The Lyft booking also serves to show that the plane took off and landed on schedule.

All of which is to say, there’s no possible way Hertz’s late-fee claim held up.

Stanley took the extra step of reporting the matter to the Consumer Financial Protection Bureau. Businesses are required to respond to any complaint lodged with the agency.

So why was the company still pursuing this?

I put that question to Hertz. It took them a week to provide a response.

“Upon further review, we have agreed to waive the late fee as it appears that this matter was not properly researched when Mr. Stanley initially reached out to us before disputing the charge with his credit card,” said Lauren Luster, a company spokesperson.

She added that Hertz has contacted Stanley and “apologized for this inconvenience.”

Stanley told me he was pleased with the outcome — but surprised he had to spend three months jumping through hoops just to get Hertz to acknowledge it screwed up.

He noted that Hertz had multiple opportunities to “properly research” the case — his initial email, AmEx’s investigation — and kept coming up with the wrong conclusion until both a federal agency and a journalist were involved.

“Their time would have been better utilized trying to attract and keep customers, particularly when an incident like this was easily validated,” Stanley observed.

He speculated that many consumers might not have gone to the lengths he did in challenging an unwarranted fee.

“If you were my mom,” Stanley said, “you’d get scared and write them a check.”

He also marveled at Hertz’s choices throughout this process.

“Think about it,” he told me. “This was my first rental with the company. This experience sets the tone for our relationship.

“Even if I did return the car late, the right way to handle it is to send me a letter saying you understand that mistakes happen, waive the fee and say you’re looking forward to my next rental.”

The more Stanley discussed it, the more animated he became.

“How does this build a future relationship?” he asked. “It doesn’t. It says they’re more interested in a $200 fee than they are in having a long-term customer.

“Here was a chance to steal me from Avis, handed to them on a silver platter.

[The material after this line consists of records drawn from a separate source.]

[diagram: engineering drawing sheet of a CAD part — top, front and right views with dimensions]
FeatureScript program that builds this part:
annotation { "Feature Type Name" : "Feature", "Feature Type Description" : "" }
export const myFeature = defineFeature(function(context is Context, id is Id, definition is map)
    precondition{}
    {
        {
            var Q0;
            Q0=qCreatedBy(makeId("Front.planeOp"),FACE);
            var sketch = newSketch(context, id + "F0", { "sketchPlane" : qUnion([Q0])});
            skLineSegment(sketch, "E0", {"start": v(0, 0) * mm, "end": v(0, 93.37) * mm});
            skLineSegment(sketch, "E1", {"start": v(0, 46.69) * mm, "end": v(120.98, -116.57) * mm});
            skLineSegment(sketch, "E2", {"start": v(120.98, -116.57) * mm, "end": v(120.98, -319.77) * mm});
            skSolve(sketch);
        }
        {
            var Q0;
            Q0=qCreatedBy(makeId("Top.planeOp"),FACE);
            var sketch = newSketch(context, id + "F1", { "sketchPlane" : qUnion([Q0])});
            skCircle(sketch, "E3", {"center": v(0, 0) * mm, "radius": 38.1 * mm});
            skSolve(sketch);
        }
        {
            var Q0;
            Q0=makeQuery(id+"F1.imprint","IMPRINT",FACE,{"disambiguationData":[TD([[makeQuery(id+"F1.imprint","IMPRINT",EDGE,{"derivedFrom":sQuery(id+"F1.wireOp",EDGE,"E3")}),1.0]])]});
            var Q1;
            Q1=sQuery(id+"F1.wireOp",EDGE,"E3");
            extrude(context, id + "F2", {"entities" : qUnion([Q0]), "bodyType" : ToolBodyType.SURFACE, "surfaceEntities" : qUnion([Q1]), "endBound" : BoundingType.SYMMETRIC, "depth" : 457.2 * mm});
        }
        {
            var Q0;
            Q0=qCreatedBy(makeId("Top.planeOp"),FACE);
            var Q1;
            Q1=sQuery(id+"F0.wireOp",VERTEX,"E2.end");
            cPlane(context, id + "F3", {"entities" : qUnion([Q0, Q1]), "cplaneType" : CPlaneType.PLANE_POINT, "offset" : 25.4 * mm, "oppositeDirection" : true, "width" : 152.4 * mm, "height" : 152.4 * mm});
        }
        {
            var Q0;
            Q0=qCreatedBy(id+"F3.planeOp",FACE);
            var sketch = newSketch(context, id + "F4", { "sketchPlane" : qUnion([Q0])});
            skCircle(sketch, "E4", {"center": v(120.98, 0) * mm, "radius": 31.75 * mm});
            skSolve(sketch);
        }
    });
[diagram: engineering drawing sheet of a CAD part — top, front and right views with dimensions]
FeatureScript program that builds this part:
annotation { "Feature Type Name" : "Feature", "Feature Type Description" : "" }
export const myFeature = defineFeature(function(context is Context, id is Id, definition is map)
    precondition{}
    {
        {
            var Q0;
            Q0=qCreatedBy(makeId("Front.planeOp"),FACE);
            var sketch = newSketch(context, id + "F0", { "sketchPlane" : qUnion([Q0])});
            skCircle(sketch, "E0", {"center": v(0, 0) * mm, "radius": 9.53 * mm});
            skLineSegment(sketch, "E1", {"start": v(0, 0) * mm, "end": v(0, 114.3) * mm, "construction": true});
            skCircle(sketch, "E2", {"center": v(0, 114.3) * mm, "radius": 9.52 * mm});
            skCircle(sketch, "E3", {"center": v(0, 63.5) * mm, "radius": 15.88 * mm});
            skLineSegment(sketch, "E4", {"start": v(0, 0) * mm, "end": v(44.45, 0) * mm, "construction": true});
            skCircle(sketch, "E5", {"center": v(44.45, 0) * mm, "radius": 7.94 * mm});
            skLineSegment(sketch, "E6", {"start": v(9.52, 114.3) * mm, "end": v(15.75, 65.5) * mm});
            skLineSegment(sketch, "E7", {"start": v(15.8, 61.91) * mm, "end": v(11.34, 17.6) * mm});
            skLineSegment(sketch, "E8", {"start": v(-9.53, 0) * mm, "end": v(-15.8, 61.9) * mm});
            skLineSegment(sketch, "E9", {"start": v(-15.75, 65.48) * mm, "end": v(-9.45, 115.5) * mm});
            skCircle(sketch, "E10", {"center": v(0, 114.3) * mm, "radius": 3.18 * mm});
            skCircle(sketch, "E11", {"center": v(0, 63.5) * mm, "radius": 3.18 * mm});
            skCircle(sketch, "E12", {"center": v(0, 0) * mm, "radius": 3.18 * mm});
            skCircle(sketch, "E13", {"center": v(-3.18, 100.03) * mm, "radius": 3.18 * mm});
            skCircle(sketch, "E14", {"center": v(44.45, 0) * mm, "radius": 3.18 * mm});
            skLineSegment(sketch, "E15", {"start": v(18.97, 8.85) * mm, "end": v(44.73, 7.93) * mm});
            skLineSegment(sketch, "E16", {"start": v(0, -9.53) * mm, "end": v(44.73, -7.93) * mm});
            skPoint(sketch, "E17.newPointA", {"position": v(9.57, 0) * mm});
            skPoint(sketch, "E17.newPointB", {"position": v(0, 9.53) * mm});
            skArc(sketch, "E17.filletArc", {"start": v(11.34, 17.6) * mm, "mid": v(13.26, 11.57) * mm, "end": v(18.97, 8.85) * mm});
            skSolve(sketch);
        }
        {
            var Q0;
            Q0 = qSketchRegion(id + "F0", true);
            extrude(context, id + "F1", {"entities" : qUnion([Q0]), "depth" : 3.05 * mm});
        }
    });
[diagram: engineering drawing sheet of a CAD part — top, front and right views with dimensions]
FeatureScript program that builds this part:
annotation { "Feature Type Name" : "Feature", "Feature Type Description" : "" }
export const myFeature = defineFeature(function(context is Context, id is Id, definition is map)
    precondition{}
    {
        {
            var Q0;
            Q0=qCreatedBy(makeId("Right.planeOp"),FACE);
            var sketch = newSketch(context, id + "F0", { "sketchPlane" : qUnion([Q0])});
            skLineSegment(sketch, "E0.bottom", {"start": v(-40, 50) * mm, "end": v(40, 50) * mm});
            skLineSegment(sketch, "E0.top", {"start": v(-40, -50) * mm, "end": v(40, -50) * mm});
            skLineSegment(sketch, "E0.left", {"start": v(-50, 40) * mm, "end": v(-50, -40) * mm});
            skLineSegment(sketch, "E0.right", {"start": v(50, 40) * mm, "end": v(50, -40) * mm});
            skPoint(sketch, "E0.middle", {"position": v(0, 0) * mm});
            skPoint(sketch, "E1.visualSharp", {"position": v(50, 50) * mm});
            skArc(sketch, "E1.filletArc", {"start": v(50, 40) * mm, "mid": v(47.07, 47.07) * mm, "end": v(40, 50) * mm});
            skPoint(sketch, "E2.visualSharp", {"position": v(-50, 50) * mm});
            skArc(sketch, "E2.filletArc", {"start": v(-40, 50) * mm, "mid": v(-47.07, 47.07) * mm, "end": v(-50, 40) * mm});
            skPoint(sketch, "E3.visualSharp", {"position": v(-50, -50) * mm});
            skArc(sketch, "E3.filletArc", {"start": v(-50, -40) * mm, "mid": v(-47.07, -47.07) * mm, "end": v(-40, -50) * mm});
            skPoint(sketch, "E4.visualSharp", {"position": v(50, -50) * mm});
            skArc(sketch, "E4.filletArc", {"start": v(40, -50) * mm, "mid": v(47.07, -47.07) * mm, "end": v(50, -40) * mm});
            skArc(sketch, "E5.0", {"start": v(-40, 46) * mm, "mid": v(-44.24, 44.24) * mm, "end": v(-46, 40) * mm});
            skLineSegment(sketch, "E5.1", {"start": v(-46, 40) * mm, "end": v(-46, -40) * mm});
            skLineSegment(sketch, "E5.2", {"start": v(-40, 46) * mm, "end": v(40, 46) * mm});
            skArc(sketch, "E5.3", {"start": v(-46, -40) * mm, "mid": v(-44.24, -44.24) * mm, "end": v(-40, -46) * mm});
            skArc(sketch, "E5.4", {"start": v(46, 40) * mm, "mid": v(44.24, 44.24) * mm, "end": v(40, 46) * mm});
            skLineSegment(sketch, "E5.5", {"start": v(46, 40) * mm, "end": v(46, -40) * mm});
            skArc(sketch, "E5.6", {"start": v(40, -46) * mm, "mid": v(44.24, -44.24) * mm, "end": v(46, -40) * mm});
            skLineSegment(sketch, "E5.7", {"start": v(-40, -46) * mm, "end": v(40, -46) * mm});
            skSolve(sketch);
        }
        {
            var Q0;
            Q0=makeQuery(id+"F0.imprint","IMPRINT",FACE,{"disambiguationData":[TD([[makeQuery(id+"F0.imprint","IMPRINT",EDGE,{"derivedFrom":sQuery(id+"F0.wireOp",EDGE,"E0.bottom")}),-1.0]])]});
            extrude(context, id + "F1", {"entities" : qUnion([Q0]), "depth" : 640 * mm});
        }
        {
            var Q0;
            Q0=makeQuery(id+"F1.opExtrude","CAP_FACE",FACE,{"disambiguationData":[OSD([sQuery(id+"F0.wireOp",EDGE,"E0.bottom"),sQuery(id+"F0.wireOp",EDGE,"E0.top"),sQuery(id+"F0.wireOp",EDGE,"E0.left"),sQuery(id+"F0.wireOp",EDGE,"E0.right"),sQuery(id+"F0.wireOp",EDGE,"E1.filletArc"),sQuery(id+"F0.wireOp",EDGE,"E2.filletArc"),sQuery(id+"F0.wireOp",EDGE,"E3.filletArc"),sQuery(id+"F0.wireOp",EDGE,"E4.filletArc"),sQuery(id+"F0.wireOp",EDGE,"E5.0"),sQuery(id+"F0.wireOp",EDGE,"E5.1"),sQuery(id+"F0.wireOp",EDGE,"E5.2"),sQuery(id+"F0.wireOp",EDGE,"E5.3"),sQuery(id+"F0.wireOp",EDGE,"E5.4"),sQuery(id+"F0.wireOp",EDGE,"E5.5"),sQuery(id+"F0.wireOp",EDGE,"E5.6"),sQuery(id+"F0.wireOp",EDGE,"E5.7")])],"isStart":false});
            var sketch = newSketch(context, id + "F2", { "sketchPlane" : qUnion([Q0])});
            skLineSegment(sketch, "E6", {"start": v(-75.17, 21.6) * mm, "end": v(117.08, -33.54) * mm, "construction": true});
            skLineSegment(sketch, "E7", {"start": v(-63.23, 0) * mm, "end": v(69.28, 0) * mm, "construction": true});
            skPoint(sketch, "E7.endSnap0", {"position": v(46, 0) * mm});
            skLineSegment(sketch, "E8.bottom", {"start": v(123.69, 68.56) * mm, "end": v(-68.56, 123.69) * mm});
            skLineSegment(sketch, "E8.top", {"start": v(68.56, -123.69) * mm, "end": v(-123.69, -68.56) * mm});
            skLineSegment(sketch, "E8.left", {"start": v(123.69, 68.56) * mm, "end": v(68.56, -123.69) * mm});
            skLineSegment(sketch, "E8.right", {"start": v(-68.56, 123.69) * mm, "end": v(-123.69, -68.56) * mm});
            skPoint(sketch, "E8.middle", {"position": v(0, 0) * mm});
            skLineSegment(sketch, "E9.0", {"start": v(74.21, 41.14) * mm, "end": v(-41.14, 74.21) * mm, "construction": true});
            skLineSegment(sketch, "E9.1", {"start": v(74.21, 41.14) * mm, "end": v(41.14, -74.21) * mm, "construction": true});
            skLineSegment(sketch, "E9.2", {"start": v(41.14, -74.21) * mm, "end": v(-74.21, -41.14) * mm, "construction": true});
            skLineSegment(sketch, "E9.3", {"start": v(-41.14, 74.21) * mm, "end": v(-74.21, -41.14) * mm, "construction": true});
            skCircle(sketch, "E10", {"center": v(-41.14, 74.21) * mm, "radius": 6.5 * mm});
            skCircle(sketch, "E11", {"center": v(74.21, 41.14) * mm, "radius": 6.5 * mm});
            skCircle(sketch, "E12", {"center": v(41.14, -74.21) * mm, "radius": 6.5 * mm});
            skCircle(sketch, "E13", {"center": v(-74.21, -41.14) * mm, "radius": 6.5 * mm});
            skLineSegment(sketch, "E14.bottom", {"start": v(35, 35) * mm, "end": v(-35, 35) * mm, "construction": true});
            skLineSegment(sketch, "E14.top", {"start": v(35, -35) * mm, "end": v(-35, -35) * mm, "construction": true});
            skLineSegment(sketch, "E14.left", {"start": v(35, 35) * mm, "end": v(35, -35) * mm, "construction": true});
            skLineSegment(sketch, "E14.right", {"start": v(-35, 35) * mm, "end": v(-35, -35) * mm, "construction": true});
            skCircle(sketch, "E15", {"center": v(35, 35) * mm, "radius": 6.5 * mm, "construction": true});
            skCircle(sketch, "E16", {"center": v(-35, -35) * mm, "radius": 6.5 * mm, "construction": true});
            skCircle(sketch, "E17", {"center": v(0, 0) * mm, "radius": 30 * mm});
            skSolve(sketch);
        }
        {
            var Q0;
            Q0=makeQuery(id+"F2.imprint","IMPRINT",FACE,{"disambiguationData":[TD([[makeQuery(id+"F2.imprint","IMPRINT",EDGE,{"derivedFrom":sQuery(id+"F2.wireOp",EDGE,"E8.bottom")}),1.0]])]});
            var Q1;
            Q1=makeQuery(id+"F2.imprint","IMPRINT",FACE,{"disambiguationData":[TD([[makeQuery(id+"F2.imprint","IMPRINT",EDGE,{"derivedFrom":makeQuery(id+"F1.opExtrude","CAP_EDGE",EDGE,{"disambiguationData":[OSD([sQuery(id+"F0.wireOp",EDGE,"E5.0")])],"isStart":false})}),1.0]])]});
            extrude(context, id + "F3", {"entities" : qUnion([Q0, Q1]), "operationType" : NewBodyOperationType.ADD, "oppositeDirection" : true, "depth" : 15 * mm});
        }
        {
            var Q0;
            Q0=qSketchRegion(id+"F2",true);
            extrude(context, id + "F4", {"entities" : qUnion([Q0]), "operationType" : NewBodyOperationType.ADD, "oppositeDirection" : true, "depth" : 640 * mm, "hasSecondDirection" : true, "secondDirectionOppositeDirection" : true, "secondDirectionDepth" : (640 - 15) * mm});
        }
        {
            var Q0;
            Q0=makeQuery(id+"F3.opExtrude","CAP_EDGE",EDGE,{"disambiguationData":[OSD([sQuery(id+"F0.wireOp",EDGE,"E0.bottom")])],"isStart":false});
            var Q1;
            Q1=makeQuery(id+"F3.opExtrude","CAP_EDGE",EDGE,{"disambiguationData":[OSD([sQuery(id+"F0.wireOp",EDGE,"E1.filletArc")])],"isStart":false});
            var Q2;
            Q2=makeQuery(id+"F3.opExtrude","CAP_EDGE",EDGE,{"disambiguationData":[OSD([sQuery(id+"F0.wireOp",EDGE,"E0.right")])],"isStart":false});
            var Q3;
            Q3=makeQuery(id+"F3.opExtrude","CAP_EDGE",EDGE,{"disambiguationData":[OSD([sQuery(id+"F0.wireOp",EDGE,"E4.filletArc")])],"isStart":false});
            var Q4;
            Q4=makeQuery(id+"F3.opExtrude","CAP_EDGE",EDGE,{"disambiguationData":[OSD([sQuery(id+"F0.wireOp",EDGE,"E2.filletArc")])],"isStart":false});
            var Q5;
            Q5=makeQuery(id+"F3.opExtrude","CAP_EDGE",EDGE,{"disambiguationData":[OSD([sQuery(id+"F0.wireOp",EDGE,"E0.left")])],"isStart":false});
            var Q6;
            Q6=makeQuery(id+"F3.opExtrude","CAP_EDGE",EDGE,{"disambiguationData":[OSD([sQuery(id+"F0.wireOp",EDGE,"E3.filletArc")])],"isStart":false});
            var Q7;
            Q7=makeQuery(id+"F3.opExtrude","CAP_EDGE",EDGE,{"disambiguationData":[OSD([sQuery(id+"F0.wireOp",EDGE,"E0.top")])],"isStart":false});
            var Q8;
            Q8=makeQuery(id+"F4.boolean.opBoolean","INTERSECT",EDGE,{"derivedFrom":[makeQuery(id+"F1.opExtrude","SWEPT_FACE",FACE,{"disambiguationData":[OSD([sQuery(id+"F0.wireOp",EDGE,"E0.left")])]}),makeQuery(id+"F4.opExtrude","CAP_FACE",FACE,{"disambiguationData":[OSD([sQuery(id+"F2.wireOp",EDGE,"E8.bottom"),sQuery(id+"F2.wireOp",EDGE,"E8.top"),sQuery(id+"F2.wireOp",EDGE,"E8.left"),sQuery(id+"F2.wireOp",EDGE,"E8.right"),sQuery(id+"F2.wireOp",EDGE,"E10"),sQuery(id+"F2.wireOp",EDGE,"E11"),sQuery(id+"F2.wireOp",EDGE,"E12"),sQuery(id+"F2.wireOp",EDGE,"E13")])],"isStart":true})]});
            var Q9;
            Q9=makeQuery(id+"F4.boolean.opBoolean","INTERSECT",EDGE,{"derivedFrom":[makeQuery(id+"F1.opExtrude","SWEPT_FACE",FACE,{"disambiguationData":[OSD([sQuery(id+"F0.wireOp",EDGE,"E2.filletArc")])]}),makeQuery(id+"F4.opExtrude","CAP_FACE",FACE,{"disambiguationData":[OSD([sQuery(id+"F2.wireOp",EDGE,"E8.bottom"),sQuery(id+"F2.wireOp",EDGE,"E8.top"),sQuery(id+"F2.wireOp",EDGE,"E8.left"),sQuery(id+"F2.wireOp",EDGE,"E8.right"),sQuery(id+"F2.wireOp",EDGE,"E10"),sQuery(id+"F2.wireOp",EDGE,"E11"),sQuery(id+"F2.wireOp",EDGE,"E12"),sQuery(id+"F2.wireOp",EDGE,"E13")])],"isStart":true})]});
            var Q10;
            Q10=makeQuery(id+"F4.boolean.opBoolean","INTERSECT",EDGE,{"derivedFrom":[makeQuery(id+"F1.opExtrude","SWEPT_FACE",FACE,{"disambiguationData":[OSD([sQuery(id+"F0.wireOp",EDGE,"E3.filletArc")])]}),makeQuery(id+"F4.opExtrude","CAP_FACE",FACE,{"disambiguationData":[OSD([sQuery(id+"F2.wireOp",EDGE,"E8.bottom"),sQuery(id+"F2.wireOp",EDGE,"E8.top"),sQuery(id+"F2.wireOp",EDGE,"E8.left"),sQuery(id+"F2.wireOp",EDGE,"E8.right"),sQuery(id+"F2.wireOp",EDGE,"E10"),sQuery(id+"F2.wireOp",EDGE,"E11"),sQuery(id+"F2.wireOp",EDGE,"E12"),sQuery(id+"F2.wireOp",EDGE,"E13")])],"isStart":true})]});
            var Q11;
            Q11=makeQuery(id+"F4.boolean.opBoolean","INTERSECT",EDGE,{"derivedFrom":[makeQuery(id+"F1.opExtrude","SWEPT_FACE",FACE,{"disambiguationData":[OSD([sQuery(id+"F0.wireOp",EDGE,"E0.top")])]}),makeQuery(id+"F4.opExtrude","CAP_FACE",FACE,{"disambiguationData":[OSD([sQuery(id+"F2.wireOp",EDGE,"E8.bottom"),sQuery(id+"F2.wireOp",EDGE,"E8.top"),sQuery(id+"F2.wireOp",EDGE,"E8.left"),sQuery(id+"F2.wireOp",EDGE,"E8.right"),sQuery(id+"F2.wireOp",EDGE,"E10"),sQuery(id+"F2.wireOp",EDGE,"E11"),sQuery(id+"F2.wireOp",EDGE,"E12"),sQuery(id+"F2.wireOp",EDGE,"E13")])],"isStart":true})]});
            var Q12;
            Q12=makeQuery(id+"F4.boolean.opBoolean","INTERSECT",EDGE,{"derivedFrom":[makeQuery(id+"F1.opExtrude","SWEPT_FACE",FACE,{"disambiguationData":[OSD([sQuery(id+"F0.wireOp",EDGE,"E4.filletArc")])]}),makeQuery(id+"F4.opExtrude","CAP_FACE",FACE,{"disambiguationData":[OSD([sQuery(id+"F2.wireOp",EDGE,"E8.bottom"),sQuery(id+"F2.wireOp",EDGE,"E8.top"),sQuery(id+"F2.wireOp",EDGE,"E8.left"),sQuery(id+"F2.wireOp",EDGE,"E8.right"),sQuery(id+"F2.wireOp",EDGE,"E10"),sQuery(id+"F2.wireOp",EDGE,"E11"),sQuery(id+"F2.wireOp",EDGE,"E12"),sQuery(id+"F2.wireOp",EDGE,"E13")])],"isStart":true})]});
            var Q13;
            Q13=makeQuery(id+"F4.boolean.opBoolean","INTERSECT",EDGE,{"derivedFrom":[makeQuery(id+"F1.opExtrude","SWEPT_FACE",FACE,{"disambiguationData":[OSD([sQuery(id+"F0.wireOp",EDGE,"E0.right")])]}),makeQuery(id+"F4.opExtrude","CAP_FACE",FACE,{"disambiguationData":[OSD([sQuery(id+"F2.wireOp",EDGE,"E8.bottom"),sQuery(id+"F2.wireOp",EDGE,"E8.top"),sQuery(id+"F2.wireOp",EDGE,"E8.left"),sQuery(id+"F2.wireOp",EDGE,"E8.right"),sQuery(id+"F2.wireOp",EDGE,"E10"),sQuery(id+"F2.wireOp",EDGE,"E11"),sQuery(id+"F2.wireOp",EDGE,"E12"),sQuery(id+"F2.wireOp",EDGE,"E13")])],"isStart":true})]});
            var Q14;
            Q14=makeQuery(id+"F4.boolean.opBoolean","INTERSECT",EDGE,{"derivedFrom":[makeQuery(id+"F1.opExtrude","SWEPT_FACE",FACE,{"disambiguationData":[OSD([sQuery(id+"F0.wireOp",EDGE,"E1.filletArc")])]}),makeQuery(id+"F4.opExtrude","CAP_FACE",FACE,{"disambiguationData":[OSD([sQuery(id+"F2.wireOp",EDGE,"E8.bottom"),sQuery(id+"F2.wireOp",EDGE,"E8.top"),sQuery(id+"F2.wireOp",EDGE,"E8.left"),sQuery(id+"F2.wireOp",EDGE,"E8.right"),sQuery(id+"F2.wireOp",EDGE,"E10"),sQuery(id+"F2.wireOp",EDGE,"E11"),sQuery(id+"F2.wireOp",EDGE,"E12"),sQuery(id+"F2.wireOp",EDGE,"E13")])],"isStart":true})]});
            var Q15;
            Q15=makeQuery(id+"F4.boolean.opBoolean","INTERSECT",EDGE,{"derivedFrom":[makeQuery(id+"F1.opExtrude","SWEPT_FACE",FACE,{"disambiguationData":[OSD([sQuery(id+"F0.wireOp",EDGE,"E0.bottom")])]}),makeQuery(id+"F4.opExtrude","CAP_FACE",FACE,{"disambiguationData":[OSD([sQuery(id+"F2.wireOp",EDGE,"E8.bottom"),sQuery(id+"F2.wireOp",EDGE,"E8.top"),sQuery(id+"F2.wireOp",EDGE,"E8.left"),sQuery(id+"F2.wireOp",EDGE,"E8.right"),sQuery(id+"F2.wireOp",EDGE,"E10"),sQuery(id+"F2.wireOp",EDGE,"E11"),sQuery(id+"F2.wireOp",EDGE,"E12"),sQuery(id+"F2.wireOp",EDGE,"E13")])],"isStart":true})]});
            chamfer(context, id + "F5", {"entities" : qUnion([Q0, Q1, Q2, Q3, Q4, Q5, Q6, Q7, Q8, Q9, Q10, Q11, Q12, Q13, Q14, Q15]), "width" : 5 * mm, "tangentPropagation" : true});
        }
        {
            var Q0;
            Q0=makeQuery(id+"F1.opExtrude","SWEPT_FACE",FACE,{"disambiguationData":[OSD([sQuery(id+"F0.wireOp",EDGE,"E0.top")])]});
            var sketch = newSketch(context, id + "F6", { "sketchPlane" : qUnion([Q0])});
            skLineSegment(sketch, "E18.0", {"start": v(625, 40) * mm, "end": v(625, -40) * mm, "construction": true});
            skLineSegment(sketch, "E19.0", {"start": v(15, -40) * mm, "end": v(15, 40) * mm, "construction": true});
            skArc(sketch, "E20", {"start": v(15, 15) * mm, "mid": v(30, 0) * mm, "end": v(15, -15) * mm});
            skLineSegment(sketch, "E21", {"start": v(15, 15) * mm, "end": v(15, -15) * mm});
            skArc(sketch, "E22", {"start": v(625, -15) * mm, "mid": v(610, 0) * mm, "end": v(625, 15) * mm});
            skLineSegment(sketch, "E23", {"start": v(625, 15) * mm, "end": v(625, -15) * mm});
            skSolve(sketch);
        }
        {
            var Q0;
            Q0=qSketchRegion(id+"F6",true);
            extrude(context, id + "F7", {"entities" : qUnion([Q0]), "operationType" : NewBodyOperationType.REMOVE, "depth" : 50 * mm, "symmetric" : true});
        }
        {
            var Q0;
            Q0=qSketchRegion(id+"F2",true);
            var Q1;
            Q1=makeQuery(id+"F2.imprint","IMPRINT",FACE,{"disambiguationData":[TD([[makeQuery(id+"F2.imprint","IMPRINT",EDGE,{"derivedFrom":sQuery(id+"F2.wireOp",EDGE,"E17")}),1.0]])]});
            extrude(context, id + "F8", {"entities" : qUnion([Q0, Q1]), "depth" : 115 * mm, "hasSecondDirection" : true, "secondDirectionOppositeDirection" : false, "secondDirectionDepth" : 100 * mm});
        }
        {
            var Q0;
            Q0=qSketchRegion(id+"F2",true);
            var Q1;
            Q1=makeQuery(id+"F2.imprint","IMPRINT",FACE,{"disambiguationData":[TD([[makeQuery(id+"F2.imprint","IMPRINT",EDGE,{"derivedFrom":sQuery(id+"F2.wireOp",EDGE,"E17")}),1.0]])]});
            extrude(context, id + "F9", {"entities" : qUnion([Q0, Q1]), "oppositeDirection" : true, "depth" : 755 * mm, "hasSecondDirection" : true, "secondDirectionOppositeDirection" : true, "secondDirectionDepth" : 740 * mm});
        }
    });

They chose instead to come after me for a charge I didn’t even owe.”

Stanley makes great points about customer service in general. I’ve written previously about how service has been given short shrift by many companies during the pandemic.

Stanley’s key lesson is so obvious it shouldn’t have to be repeated. But I’ll do so anyway: The way to win customer loyalty is to treat people respectfully and fairly.

Or as Stanley put it: “All the marketing in the world won’t compensate for a poor service experience.”

Hertz and other businesses should pay attention. This guy literally wrote a book on good customer service.

Oh, and for what it’s worth, he’s sticking with Avis for his future rental car needs.